Don't chuckle: Homeland Security seeks to tame cyberspace's war zone

The Department of Homeland Security is well aware of the vulnerabilities of cyberspace and has made taming the Wild Wild West of the internet a high priority.

Jane Holl Lute, deputy director of Homeland Security, said in a keynote speech at the Black Hat security conference in Las Vegas today that it isn’t right to accept as inevitable that cyberspace will be a war zone for the foreseeable future, an ungovernable place where users have to beware what they do.

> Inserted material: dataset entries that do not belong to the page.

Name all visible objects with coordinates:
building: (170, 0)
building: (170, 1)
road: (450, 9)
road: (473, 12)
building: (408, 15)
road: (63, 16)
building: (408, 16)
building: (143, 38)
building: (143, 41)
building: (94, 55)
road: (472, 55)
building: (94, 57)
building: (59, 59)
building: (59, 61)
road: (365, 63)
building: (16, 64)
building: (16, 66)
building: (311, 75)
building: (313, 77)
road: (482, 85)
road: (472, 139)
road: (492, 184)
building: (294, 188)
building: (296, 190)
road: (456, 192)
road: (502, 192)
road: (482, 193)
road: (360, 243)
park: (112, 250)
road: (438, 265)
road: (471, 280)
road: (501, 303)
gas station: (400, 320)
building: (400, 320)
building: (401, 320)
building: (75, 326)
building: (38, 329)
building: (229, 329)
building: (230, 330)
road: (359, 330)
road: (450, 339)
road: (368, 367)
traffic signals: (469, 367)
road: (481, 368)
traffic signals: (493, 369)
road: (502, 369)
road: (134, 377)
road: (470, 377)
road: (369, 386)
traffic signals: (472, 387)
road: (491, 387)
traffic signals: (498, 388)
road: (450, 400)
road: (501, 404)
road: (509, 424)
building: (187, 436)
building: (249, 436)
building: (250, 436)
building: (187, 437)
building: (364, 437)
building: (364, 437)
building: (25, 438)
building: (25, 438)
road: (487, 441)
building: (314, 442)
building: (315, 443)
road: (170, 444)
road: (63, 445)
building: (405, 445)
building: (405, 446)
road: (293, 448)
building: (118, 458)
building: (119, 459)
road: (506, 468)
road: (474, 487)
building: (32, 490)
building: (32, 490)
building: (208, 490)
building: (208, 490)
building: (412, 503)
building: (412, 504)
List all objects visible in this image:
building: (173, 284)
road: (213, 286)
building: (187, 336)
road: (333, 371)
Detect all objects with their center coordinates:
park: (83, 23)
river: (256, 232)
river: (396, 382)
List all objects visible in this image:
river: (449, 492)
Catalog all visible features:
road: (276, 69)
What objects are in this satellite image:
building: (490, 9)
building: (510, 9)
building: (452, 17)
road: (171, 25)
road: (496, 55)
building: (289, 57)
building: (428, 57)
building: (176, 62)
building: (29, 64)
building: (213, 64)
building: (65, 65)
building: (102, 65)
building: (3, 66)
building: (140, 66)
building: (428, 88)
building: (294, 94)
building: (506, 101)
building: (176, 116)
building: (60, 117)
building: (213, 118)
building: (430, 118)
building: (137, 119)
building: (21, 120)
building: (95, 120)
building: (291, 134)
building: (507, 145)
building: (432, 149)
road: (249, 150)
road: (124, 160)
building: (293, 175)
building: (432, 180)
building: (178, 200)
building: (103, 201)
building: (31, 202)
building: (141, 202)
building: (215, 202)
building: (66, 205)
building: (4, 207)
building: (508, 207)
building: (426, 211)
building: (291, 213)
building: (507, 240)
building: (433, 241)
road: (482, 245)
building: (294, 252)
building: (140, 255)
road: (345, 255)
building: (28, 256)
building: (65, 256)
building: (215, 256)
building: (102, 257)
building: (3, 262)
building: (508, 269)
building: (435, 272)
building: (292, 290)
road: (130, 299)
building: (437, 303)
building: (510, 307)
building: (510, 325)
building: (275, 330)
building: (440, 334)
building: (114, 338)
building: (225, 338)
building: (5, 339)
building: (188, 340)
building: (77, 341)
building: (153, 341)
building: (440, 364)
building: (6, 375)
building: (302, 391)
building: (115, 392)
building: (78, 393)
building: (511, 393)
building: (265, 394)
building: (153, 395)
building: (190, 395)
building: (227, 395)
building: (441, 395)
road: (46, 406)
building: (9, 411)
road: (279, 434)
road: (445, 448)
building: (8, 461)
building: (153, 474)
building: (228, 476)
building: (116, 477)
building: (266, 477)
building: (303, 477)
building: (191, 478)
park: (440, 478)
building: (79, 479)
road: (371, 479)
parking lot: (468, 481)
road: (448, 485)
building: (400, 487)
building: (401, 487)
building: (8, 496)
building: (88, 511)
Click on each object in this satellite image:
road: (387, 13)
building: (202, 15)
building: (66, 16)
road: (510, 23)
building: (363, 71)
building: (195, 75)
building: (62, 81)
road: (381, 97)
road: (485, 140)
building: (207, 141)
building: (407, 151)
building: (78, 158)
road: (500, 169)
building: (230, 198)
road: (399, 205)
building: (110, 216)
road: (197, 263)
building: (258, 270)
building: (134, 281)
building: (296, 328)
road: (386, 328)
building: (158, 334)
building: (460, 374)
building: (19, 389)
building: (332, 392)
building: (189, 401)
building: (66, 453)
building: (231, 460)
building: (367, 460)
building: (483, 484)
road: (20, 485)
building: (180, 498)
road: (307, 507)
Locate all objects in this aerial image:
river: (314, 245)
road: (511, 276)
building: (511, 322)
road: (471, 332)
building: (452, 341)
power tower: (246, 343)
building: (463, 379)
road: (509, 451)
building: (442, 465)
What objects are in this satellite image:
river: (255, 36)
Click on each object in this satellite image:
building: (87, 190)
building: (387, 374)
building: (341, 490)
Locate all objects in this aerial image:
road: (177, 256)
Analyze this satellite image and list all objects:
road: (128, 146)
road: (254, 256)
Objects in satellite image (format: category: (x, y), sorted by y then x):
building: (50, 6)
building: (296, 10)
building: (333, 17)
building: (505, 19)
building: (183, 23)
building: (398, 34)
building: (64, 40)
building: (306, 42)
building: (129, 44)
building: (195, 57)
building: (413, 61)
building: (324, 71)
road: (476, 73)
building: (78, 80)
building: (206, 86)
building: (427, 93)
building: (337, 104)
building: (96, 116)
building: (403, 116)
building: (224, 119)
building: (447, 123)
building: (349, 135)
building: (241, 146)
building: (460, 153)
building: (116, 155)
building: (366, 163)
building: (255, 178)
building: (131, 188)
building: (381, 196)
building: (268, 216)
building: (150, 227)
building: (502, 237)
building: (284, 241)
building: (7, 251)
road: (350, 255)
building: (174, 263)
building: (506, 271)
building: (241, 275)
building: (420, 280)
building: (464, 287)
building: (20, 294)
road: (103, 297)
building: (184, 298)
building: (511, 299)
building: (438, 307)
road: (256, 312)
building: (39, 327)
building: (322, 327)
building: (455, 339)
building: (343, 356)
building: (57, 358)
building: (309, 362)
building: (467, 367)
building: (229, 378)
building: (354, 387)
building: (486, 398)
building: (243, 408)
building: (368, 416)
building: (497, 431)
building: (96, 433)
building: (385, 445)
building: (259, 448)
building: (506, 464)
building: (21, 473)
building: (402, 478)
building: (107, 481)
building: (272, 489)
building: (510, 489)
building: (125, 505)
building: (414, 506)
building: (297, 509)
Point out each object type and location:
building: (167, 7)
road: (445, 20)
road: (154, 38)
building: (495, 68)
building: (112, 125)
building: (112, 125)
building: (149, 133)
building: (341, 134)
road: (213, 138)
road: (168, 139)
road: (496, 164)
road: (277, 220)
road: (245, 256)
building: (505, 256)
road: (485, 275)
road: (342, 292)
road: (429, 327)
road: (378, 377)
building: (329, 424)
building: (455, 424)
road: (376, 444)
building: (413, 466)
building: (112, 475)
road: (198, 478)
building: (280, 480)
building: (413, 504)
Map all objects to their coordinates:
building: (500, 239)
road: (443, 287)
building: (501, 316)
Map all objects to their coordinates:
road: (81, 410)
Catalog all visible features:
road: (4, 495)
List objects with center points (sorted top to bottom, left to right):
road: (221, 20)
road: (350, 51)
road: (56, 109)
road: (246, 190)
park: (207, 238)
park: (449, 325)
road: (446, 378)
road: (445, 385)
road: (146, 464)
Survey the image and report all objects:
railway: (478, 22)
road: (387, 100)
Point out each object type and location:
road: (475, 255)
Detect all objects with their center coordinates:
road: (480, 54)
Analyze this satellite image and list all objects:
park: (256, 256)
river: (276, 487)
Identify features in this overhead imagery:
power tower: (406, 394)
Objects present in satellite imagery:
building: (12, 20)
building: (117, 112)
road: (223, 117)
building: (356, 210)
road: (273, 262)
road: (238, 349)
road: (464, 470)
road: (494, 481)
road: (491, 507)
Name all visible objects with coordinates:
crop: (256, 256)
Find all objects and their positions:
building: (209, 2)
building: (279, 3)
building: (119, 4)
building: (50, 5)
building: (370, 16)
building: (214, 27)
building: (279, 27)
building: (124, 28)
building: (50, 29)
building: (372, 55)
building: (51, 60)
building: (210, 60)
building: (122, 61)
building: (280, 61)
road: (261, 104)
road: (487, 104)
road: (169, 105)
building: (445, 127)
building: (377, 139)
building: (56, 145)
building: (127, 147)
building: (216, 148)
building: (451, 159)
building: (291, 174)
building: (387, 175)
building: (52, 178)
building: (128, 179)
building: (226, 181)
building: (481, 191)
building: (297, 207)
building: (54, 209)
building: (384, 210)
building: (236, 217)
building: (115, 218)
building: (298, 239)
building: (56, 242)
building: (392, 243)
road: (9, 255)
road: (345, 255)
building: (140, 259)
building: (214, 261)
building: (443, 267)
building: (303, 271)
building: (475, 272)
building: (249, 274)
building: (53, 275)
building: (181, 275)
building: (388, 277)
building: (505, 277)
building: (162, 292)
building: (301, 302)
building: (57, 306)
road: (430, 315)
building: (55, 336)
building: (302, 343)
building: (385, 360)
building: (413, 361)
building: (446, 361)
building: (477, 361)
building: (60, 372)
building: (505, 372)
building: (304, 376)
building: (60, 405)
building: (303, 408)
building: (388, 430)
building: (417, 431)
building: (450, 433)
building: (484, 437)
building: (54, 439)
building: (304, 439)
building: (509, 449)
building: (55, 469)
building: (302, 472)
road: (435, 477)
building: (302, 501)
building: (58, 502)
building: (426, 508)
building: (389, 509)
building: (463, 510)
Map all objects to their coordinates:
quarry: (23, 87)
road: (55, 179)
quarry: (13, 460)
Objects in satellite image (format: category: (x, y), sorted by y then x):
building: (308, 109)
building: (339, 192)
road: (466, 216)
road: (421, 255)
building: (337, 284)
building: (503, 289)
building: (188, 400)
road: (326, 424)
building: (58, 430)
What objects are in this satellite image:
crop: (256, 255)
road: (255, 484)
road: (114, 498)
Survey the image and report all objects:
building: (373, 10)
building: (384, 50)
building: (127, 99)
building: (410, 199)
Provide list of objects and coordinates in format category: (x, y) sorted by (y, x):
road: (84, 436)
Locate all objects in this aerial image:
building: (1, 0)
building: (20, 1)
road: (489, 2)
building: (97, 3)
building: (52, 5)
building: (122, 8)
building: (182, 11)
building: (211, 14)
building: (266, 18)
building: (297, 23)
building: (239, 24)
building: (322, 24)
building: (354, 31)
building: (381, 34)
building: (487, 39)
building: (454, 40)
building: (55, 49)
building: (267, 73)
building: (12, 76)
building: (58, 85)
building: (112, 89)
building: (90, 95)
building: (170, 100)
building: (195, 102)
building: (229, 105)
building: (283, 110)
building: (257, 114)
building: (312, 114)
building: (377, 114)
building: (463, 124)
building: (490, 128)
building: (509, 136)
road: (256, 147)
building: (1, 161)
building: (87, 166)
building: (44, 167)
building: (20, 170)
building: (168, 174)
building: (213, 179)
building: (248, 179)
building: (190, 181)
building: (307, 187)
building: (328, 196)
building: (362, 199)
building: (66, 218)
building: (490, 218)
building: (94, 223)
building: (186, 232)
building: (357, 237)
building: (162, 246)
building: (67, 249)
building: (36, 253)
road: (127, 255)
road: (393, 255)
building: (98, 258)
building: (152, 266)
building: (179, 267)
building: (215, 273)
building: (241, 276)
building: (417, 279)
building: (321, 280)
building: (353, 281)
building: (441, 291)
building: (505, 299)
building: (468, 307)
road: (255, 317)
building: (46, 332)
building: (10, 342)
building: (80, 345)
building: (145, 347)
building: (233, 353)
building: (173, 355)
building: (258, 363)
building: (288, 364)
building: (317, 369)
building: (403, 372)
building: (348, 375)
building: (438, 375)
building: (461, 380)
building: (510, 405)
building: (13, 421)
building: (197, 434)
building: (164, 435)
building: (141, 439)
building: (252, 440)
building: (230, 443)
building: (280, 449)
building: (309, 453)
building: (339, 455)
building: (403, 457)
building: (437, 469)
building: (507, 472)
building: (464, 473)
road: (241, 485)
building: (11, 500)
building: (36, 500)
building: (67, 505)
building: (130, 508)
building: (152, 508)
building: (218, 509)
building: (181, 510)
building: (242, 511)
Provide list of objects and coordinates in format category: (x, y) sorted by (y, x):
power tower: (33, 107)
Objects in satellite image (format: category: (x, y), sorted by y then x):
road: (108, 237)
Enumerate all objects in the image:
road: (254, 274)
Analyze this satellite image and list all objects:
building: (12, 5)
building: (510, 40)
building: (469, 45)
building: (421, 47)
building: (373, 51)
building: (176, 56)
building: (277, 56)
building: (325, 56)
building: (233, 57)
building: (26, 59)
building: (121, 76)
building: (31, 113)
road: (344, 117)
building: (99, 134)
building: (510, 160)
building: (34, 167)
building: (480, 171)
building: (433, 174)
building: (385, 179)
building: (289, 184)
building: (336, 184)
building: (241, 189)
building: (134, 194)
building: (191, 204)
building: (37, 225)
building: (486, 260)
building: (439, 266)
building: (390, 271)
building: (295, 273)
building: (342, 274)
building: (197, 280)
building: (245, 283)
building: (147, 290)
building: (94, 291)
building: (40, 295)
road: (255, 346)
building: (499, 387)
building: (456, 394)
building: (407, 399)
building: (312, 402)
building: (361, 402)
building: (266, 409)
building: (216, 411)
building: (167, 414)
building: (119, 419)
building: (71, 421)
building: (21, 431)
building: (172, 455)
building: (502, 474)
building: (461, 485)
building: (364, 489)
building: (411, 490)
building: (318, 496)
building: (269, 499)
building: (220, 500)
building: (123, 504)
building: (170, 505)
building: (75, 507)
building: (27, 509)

In introducing Holl Lute, Jeff Moss (pictured, left), organizer of the Black Hat conference and a one-time hacker known as Dark Tangent, said that nothing we do online is secure. After billions spent on security and tons of products from security vendors, we still can’t browse the web, shop, write emails, or explore the web in a secure manner. Yet the world depends on the internet as the engine for innovation and commerce. (See our roundup of all Black Hat and Defcon stories).

Holl Lute said the Department of Homeland Security’s mission is five-fold: prevent a terrorist attack, secure our borders, enforce our immigration laws, ensure the safety and security of cyberspace, and build a resilient and safe society able to deal with unanticipated hazards. The mission for cyberspace isn’t just to defend against attacks, but to enable innovation and commerce. The very fact that cyberspace is included in the department’s top five missions shows that the current presidential administration cares about the problems at a high level, she said.

“We have expectations of transparency, inclusivity and reciprocity,” she said. “We need to part from the romantic notion of cyberspace as the Wild Wild West or a combat zone. We must have rules.”

To keep everyone from coming into conflict, the government must create a better environment, with firebreaks and space for everyone. If you’re wondering where the specifics are, there weren’t that many. But Holl Lute said the government is protecting its own agencies through a program known as Einstein 2 and is deploying a stronger cyber defense initiative in the fall.

One of the problems is that laws haven’t kept up with the rapid changes in technology. “Laws anticipate the familiar,” Holl Lute said. “It takes time.”

In the meantime, Holl Lute called on the security researchers attending the show to help in the effort. She referred to them as the “ablest generation,” more connected and gadget aware than any prior generation.

“I’m a person that believes this country can protect itself,” Holl Lute said, asked if a security catastrophe is inevitable. “What will we make possible, in order to deal with what we don’t know.”